Budget watchdogs flag increase in ‘UA, ayuda’
Congress still pushed through billions of pesos in politically sensitive spending that exceeded proposals by Malacañang, the House of Representatives and the Senate.
This was the main finding of the People’s Budget Coalition (PBC) and Right to Know, Right Now! groups, which noted that the panel tasked to reconcile the differences between the Senate and House versions of the 2026 general appropriations bill instead authorized higher allocations for several “ayuda” and unprogrammed appropriations (UA).
Meanwhile, the budget of the Department of Public Works and Highways (DPWH) was basically left hanging while the technical staff of the bicameral conference committee still had to complete its final computations.
According to PBC coconvenor AJ Montesa, the DPWH still had no final budget. The P529.6 billion touted by committee chairs Sen. Sherwin Gatchalian and Nueva Ecija Rep. Mikaela Suansing was a tentative number, he said.
Contentious items
Montesa said among the most contentious items were the sharp increases to what it called “soft pork” programs which are implemented at the discretion of lawmakers or elected officials—particularly the Department of Social Welfare and Development’s Assistance to Individuals in Crisis Situations (AICS), the Department of Labor and Employment’s Tulong Panghanapbuhay sa Ating Disadvantaged/Displaced Workers (Tupad) and the Department of Health’s Medical Assistance to Indigent and Financially Incapacitated Patients (Maifip) programs.
All three programs saw their budgets more than double from the original proposal under the National Expenditure Program (NEP): Maifip, from P24 billion to P51 billion; AICS, from P27 billion to P63 billion; and Tupad, from P12 billion to P25 billion.
Alliance of Health Workers convenor Dr. Antonio Dans said the entire amount for Maifip could have gone instead to the Philippine Health Insurance Corp., especially since the government’s total shortfall for the state insurer was actually around P357 billion.
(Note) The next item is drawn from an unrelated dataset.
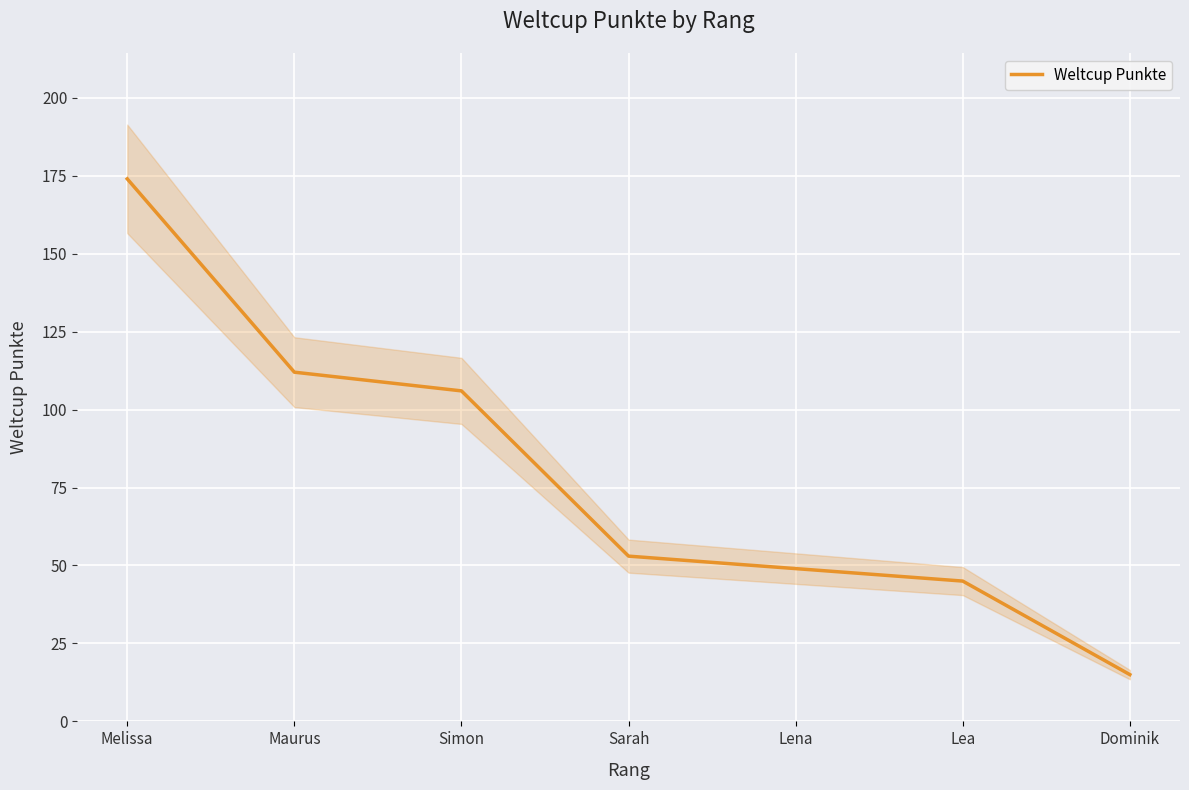

What is the value of the 2nd point from the left?

112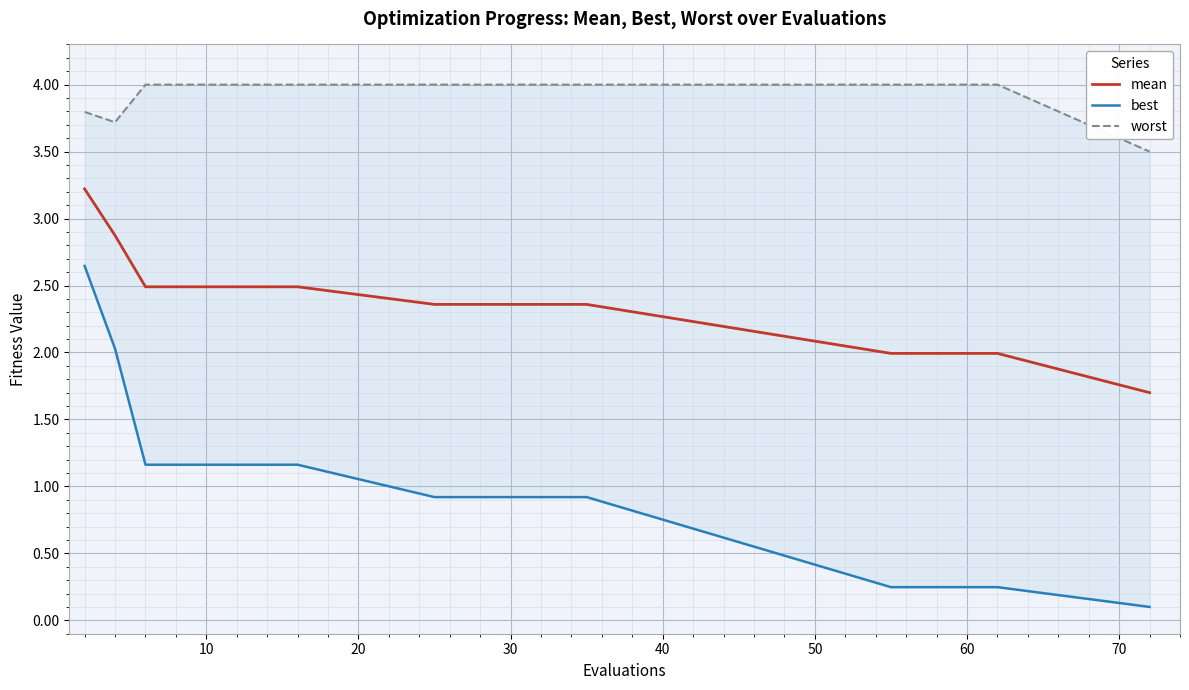

What is the maximum value for mean?

3.2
Other kinds of “soft pork,” like the Commission on Higher Education’s Tulong Dunong scholarship program and the Department of Agriculture’s Presidential Assistance to Farmers and Fisherfolk, did not have an allocation in the NEP but were given P2 billion and P10 billion by the bicam, respectively.
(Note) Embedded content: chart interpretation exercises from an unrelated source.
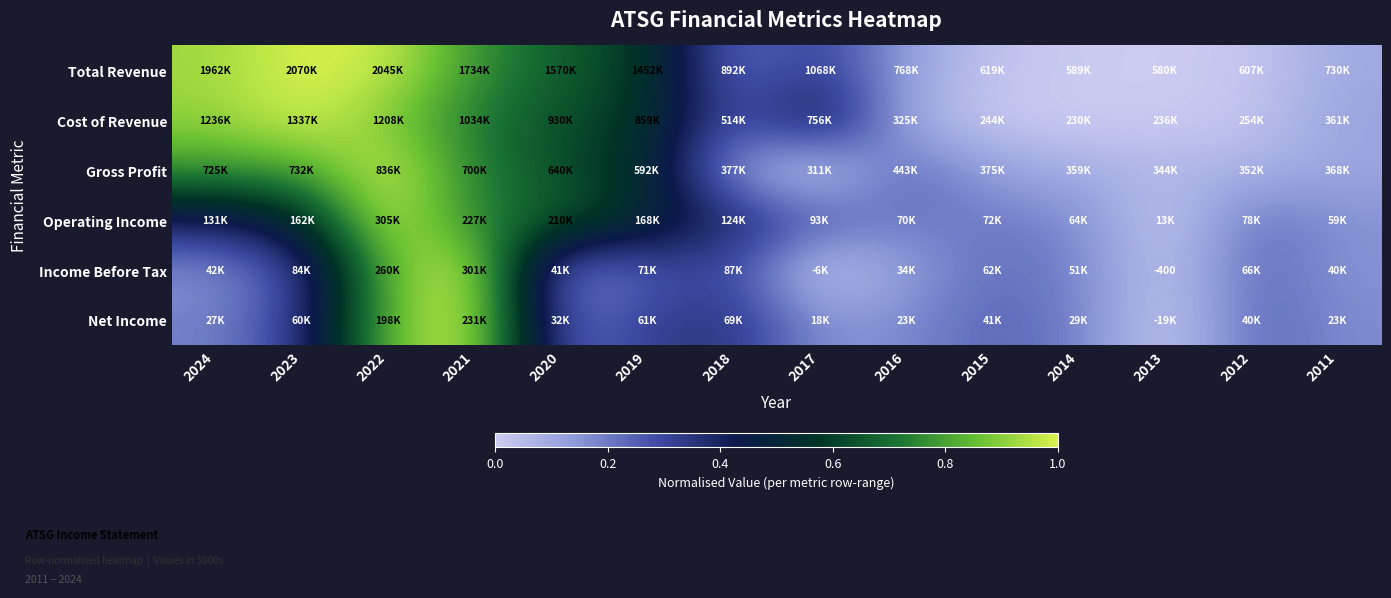

Which category has the highest value across all series?

2023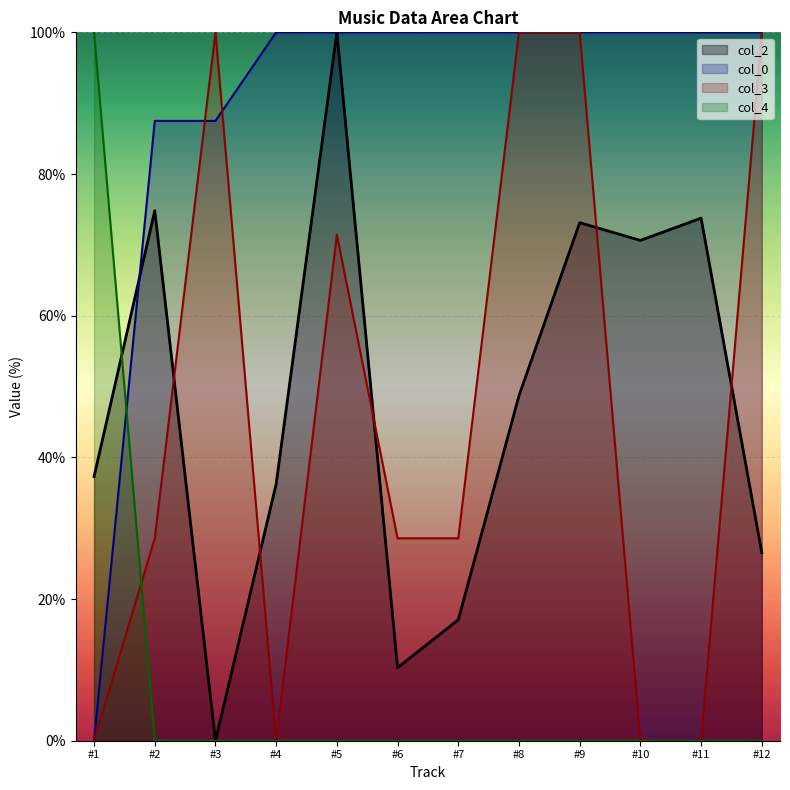

What is the maximum value shown in the chart?

100.0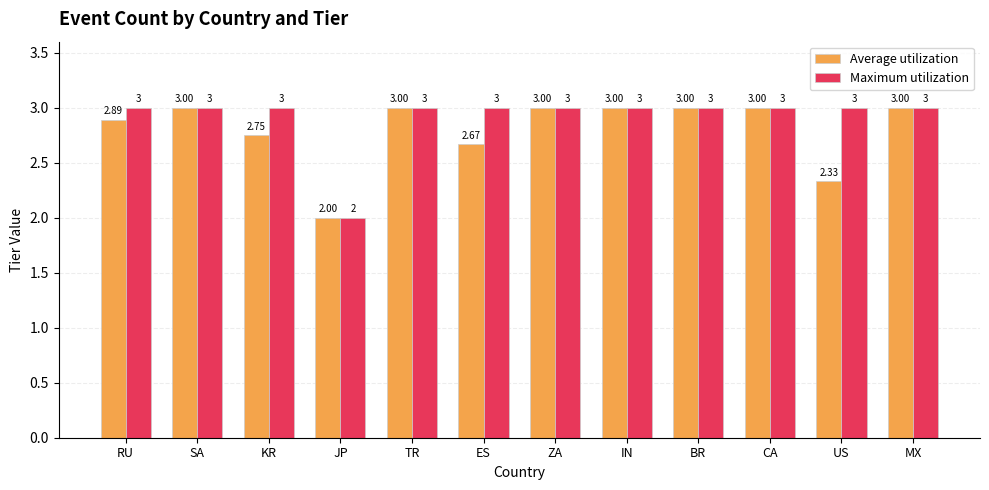

At which category does the chart reach its minimum across all series?

JP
These programs, Montesa said, were considered soft pork because lawmakers “exercised [a] large degree of influence in the distribution of these programs. They are likely to choose to give them to political allies.”
Tentative estimate
Public Works Secretary Vince Dizon initially requested the reinstatement of P45 billion slashed by the Senate from the House version due to reductions based on the agency’s Construction Materials PricE Data (CMPD).
On the last day of the bicam, Gatchalian said the panel managed to generate P20.7 billion in “savings” after recomputing the costs for 10,000 infrastructure projects that Dizon said were negatively affected by the construction materials pricing.
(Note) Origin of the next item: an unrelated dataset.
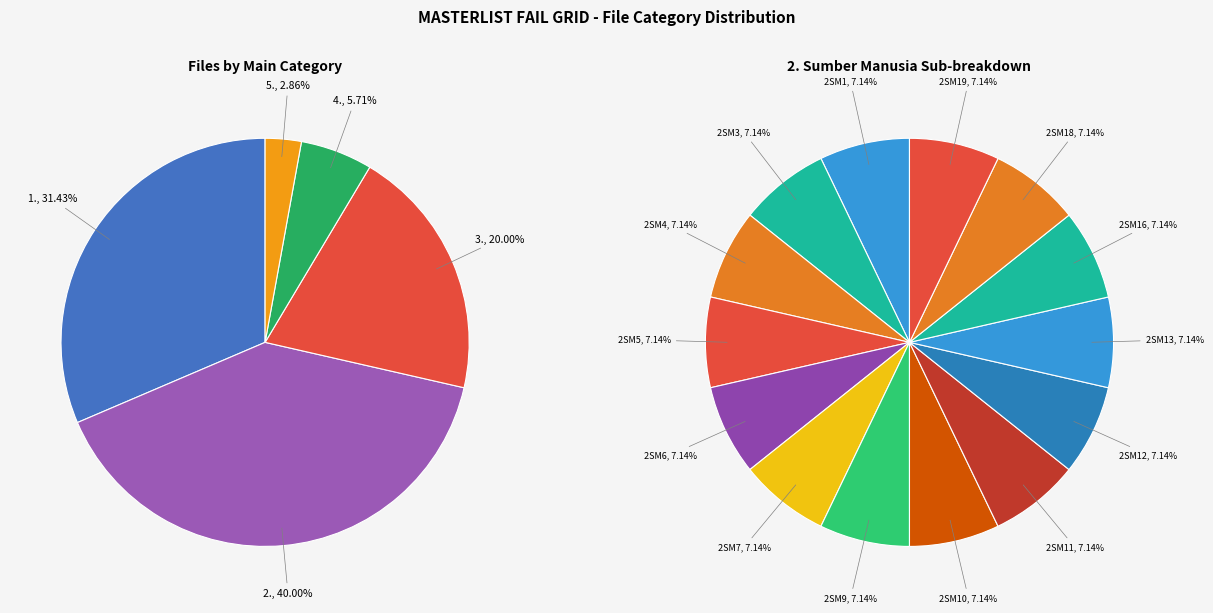

Which category has the smallest portion of the pie?

5. Hal Ehwal Undang-undang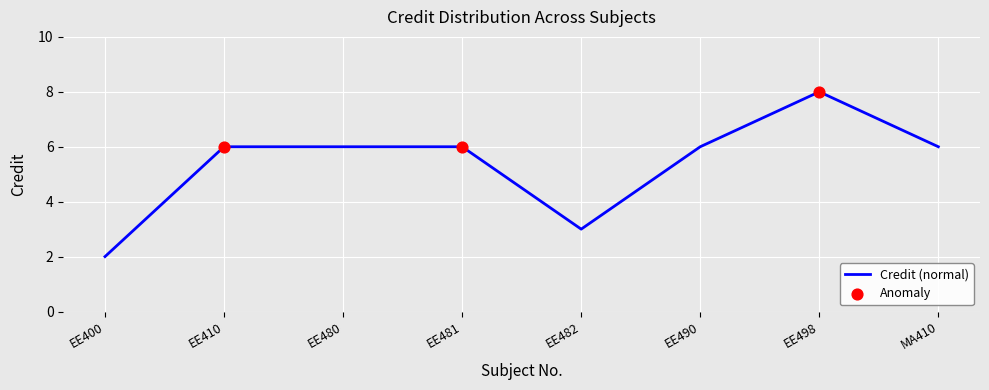

Which has a higher value, EE481 or EE482?

EE481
But the bicam did not give an itemized list of the modified projects, and the P529.7 billion was only a tentative estimate of the final budget, Montesa pointed out.
“So, we have to be vigilant … we’re very worried,” he said. “We hope that they would give live updates rather than just coming out at the end of this process with a final number. I think the only thing we’re sure with the DPWH is that there is P20.7 billion subtracted from the proposal but other than that we don’t really know what to expect.”
“This time around, their explanation is at least they reconciled the differences and then the crossing of the Ts and dotting of the Is will happen afterward. But that’s difficult because this means it’s still possible to have changes [in] the budget,” Montesa added.